I make it a rule if I am going to use a theater, I will integrate it into the plot, not just use it as a background. For instance, in Torn Curtain I made the ballerina the catalyst for the story. I always try to use the background in the story. For instance, North by Northwest, I put Cary Grant into an auction, and the question was, "How will he get out of there?" The solution was for him to bid at the auction. In the same picture I wanted to use the face of Abraham Lincoln on Mount Rushmore for a definite purpose. I wanted Grant to slide down Lincoln's nose, hide in a nostril and be flushed out by a sneezing fit. In that way I would have been using everything for a payoff. But the authorities would not let me use Lincoln's face, and Grant had to slide down between the faces. If I had made No Way to Treat a Lady, I would have had the detectives sit in the theater audience and see all of the costumes of the murdered on the stage—the priest, the fairy, etc. But I am not going to tell anyone else how to direct his picture.

Audiences

I remember seeing a London play called Jolly jack Tar. During the action a bomb was planted on stage and I remember hearing a woman in the galleries shout to the actors: "There's a bomb in the box!" Audiences are very strange. I know their reactions so well I don't have to go to the theater anymore; the emotional anxieties are pretty well standard. And they do not necessarily relate to right and wrong. Those anxieties can be so powerful that, if you show a burglar in the bedroom and then cut to a woman opening her front door, the audience says to the burglar: "Get out!" They don't care about the fact that he is involved in a criminal act. When I made Psycho, I had a scene in which Tony Perkins tried to dispose of a body by pushing a car into a swamp.

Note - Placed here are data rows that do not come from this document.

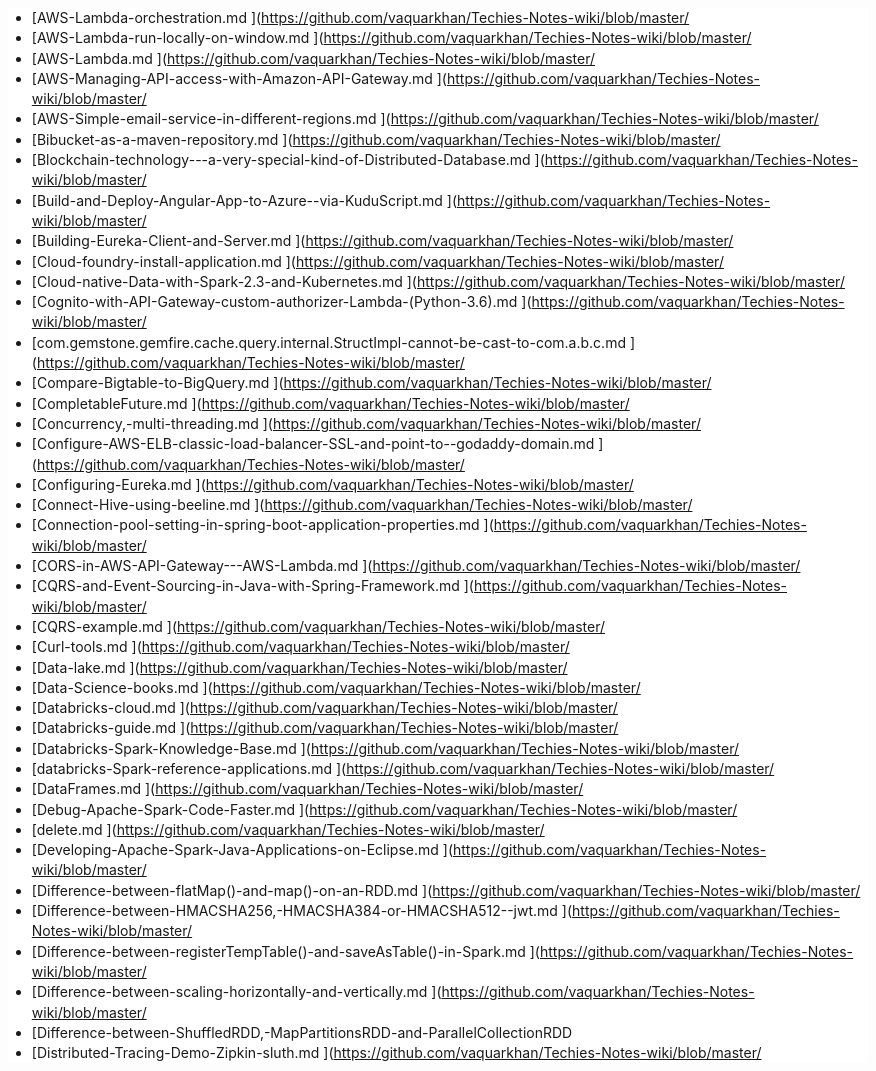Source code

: * [AWS-Lambda-orchestration.md ](https://github.com/vaquarkhan/Techies-Notes-wiki/blob/master/
* [AWS-Lambda-run-locally-on-window.md ](https://github.com/vaquarkhan/Techies-Notes-wiki/blob/master/
* [AWS-Lambda.md ](https://github.com/vaquarkhan/Techies-Notes-wiki/blob/master/
* [AWS-Managing-API-access-with-Amazon-API-Gateway.md ](https://github.com/vaquarkhan/Techies-Notes-wiki/blob/master/
* [AWS-Simple-email-service-in-different-regions.md ](https://github.com/vaquarkhan/Techies-Notes-wiki/blob/master/
* [Bibucket-as-a-maven-repository.md ](https://github.com/vaquarkhan/Techies-Notes-wiki/blob/master/
* [Blockchain-technology---a-very-special-kind-of-Distributed-Database.md ](https://github.com/vaquarkhan/Techies-Notes-wiki/blob/master/
* [Build-and-Deploy-Angular-App-to-Azure--via-KuduScript.md ](https://github.com/vaquarkhan/Techies-Notes-wiki/blob/master/
* [Building-Eureka-Client-and-Server.md ](https://github.com/vaquarkhan/Techies-Notes-wiki/blob/master/
* [Cloud-foundry-install-application.md ](https://github.com/vaquarkhan/Techies-Notes-wiki/blob/master/
* [Cloud-native-Data-with-Spark-2.3-and-Kubernetes.md ](https://github.com/vaquarkhan/Techies-Notes-wiki/blob/master/
* [Cognito-with-API-Gateway-custom-authorizer-Lambda-(Python-3.6).md ](https://github.com/vaquarkhan/Techies-Notes-wiki/blob/master/
* [com.gemstone.gemfire.cache.query.internal.StructImpl-cannot-be-cast-to-com.a.b.c.md ](https://github.com/vaquarkhan/Techies-Notes-wiki/blob/master/
* [Compare-Bigtable-to-BigQuery.md ](https://github.com/vaquarkhan/Techies-Notes-wiki/blob/master/
* [CompletableFuture.md ](https://github.com/vaquarkhan/Techies-Notes-wiki/blob/master/
* [Concurrency,-multi-threading.md ](https://github.com/vaquarkhan/Techies-Notes-wiki/blob/master/
* [Configure-AWS-ELB-classic-load-balancer-SSL-and-point-to--godaddy-domain.md ](https://github.com/vaquarkhan/Techies-Notes-wiki/blob/master/
* [Configuring-Eureka.md ](https://github.com/vaquarkhan/Techies-Notes-wiki/blob/master/
* [Connect-Hive-using-beeline.md ](https://github.com/vaquarkhan/Techies-Notes-wiki/blob/master/
* [Connection-pool-setting-in-spring-boot-application-properties.md ](https://github.com/vaquarkhan/Techies-Notes-wiki/blob/master/
* [CORS-in-AWS-API-Gateway---AWS-Lambda.md ](https://github.com/vaquarkhan/Techies-Notes-wiki/blob/master/
* [CQRS-and-Event-Sourcing-in-Java-with-Spring-Framework.md ](https://github.com/vaquarkhan/Techies-Notes-wiki/blob/master/
* [CQRS-example.md ](https://github.com/vaquarkhan/Techies-Notes-wiki/blob/master/
* [Curl-tools.md ](https://github.com/vaquarkhan/Techies-Notes-wiki/blob/master/
* [Data-lake.md ](https://github.com/vaquarkhan/Techies-Notes-wiki/blob/master/
* [Data-Science-books.md ](https://github.com/vaquarkhan/Techies-Notes-wiki/blob/master/
* [Databricks-cloud.md ](https://github.com/vaquarkhan/Techies-Notes-wiki/blob/master/
* [Databricks-guide.md ](https://github.com/vaquarkhan/Techies-Notes-wiki/blob/master/
* [Databricks-Spark-Knowledge-Base.md ](https://github.com/vaquarkhan/Techies-Notes-wiki/blob/master/
* [databricks-Spark-reference-applications.md ](https://github.com/vaquarkhan/Techies-Notes-wiki/blob/master/
* [DataFrames.md ](https://github.com/vaquarkhan/Techies-Notes-wiki/blob/master/
* [Debug-Apache-Spark-Code-Faster.md ](https://github.com/vaquarkhan/Techies-Notes-wiki/blob/master/
* [delete.md ](https://github.com/vaquarkhan/Techies-Notes-wiki/blob/master/
* [Developing-Apache-Spark-Java-Applications-on-Eclipse.md ](https://github.com/vaquarkhan/Techies-Notes-wiki/blob/master/
* [Difference-between-flatMap()-and-map()-on-an-RDD.md ](https://github.com/vaquarkhan/Techies-Notes-wiki/blob/master/
* [Difference-between-HMACSHA256,-HMACSHA384-or-HMACSHA512--jwt.md ](https://github.com/vaquarkhan/Techies-Notes-wiki/blob/master/
* [Difference-between-registerTempTable()-and-saveAsTable()-in-Spark.md ](https://github.com/vaquarkhan/Techies-Notes-wiki/blob/master/
* [Difference-between-scaling-horizontally-and-vertically.md ](https://github.com/vaquarkhan/Techies-Notes-wiki/blob/master/
* [Difference-between-ShuffledRDD,-MapPartitionsRDD-and-ParallelCollectionRDD
* [Distributed-Tracing-Demo-Zipkin-sluth.md ](https://github.com/vaquarkhan/Techies-Notes-wiki/blob/master/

When the car did not sink under the water, the audience was pulling for it to do so, even though Perkins was the murderer.

Mystery vs. Suspense

I have made only one mystery and that was Murder!, from a play by Clement Dane. It was a real whodunit. I feel that mysteries are fine in books, when you can spread the clues throughout the story and then reach the climactic moment when you find out that the butler did it. But I don't feel it works in a film when you have to wait the whole length of it for the surprise denouement at the end. It's like this: If you touch off a bomb, your audience gets a ten-second shock. But if the audience knows that the bomb has been planted, then you can build up the suspense and keep them in a state of expectation for five minutes.

Suspense

Mystery is mystifying; it is an intellectual thing. Suspense is an emotional thing. The audience does not necessarily emote when it is mystified, but it does emote with suspense. The point is to give the viewers information which the cast doesn't have. If you see a man with a club coming up behind an innocent person, you know more than the innocent person does, and suspense is created.